▶ _TASK DIRECTIONS_:
Set down, please, exactly the lines below that run from the line with "33: (538, 107, 23.36)" to the line with "7: (551, 58, 3.62)", both lines included.
======== GIVEN INFORMATION ========
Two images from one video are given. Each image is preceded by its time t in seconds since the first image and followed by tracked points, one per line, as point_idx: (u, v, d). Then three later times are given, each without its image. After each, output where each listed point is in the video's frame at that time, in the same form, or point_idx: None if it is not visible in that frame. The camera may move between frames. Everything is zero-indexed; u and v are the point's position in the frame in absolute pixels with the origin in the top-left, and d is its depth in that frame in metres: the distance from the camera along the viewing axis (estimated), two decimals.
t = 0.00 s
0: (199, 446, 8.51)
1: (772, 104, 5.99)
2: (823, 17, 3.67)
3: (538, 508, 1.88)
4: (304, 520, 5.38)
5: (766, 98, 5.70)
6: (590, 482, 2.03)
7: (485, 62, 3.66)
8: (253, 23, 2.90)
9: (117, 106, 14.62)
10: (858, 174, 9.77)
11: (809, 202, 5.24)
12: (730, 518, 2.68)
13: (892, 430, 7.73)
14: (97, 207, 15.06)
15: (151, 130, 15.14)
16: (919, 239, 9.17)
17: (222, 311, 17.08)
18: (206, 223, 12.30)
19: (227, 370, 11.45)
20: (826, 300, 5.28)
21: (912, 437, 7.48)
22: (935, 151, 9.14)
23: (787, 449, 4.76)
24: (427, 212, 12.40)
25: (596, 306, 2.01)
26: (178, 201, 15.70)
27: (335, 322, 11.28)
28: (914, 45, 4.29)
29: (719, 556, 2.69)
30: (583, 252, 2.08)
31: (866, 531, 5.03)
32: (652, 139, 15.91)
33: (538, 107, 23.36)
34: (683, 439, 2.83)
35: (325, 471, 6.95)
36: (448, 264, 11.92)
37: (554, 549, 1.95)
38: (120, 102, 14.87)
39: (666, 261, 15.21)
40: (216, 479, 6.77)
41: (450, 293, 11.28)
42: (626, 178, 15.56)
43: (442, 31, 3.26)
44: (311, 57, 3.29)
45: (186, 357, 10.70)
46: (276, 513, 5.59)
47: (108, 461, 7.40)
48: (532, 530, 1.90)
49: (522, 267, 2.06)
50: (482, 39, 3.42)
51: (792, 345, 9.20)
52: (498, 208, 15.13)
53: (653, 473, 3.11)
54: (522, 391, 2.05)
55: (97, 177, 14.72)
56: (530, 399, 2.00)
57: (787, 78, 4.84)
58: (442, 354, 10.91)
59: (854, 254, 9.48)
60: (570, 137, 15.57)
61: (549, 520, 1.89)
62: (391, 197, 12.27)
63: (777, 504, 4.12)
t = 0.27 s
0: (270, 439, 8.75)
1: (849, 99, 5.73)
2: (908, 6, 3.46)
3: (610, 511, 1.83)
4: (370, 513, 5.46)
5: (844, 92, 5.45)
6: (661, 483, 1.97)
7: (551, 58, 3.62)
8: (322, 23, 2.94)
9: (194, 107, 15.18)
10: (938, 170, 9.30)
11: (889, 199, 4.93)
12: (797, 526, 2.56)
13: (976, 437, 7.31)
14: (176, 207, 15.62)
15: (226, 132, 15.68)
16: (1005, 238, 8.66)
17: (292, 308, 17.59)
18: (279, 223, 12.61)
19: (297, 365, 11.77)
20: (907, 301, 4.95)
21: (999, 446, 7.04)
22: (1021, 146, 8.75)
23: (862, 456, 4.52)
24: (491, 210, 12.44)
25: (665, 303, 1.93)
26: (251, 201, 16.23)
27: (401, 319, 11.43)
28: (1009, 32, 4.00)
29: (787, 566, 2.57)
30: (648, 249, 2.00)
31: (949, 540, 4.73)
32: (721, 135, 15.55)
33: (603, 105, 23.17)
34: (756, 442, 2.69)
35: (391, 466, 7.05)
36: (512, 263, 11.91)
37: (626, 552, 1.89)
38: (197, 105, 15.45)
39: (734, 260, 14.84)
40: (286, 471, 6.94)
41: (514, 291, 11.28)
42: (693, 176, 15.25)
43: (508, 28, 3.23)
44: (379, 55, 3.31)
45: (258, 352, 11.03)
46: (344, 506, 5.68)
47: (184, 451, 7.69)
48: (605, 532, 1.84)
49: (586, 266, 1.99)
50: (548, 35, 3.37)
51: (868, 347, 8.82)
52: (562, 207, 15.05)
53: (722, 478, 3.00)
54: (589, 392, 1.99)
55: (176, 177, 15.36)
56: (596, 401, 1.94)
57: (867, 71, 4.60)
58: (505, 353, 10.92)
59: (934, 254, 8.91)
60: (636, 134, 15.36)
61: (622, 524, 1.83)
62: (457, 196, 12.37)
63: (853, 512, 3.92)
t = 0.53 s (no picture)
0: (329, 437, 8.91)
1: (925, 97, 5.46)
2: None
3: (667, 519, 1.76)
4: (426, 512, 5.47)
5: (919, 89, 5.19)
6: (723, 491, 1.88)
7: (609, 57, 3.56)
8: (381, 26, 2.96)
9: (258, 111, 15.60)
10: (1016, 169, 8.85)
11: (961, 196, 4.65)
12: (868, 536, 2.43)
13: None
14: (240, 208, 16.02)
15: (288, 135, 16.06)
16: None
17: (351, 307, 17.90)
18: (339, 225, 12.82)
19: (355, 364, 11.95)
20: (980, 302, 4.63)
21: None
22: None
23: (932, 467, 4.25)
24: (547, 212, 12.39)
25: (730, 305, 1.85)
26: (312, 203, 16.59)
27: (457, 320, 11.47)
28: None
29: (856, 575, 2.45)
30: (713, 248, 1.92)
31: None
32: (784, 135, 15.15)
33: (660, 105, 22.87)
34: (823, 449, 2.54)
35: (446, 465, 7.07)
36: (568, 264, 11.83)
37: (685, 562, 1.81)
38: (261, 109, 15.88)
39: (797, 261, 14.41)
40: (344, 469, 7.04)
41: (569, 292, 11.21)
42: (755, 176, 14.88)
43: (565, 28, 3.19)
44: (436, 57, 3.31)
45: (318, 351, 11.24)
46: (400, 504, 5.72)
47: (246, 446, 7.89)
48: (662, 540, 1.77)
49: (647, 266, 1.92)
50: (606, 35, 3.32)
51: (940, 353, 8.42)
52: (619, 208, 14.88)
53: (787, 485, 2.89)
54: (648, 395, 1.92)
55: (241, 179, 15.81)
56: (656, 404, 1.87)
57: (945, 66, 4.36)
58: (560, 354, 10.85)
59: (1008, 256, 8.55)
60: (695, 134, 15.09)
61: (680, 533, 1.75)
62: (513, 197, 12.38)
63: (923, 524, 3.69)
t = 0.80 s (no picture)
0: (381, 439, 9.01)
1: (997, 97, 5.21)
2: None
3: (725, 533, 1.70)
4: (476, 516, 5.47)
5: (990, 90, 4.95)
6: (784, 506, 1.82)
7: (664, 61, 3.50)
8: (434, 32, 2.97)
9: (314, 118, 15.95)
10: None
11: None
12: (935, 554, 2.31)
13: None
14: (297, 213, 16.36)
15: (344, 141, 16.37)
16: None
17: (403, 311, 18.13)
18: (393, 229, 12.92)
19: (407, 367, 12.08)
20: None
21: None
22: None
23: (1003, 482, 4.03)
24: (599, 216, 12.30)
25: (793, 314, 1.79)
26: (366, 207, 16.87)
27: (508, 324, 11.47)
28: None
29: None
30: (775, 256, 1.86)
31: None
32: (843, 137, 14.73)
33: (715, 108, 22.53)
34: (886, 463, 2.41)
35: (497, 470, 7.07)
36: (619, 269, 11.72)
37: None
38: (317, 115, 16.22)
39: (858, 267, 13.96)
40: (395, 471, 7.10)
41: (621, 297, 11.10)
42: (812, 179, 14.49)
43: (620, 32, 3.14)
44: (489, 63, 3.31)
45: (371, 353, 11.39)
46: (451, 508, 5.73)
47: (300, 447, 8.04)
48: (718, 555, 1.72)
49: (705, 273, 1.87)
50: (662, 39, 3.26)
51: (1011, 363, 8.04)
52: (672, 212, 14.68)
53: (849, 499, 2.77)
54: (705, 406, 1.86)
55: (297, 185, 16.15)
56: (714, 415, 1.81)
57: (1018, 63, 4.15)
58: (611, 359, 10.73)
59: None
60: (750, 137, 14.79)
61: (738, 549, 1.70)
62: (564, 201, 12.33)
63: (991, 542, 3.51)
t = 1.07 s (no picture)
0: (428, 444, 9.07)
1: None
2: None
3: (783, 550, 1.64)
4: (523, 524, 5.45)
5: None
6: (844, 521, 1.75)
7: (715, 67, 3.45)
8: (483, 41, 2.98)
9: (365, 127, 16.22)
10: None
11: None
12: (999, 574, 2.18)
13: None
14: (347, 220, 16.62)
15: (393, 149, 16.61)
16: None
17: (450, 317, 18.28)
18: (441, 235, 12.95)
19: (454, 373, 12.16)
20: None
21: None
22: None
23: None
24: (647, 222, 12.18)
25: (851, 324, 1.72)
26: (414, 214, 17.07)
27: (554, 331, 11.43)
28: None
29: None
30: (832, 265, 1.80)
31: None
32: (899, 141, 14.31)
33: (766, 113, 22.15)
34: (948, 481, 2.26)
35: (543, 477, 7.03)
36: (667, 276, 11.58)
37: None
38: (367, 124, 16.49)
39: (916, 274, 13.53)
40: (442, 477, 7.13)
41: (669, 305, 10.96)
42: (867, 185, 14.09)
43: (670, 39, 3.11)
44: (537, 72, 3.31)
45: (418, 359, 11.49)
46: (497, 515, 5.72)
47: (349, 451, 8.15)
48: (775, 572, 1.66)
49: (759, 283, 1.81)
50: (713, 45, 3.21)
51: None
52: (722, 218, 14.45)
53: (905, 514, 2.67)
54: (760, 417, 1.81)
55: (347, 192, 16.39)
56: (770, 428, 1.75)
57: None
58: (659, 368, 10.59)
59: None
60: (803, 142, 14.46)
========
▶ _RESPONSE AREA_:
33: (538, 107, 23.36)
34: (683, 439, 2.83)
35: (325, 471, 6.95)
36: (448, 264, 11.92)
37: (554, 549, 1.95)
38: (120, 102, 14.87)
39: (666, 261, 15.21)
40: (216, 479, 6.77)
41: (450, 293, 11.28)
42: (626, 178, 15.56)
43: (442, 31, 3.26)
44: (311, 57, 3.29)
45: (186, 357, 10.70)
46: (276, 513, 5.59)
47: (108, 461, 7.40)
48: (532, 530, 1.90)
49: (522, 267, 2.06)
50: (482, 39, 3.42)
51: (792, 345, 9.20)
52: (498, 208, 15.13)
53: (653, 473, 3.11)
54: (522, 391, 2.05)
55: (97, 177, 14.72)
56: (530, 399, 2.00)
57: (787, 78, 4.84)
58: (442, 354, 10.91)
59: (854, 254, 9.48)
60: (570, 137, 15.57)
61: (549, 520, 1.89)
62: (391, 197, 12.27)
63: (777, 504, 4.12)
t = 0.27 s
0: (270, 439, 8.75)
1: (849, 99, 5.73)
2: (908, 6, 3.46)
3: (610, 511, 1.83)
4: (370, 513, 5.46)
5: (844, 92, 5.45)
6: (661, 483, 1.97)
7: (551, 58, 3.62)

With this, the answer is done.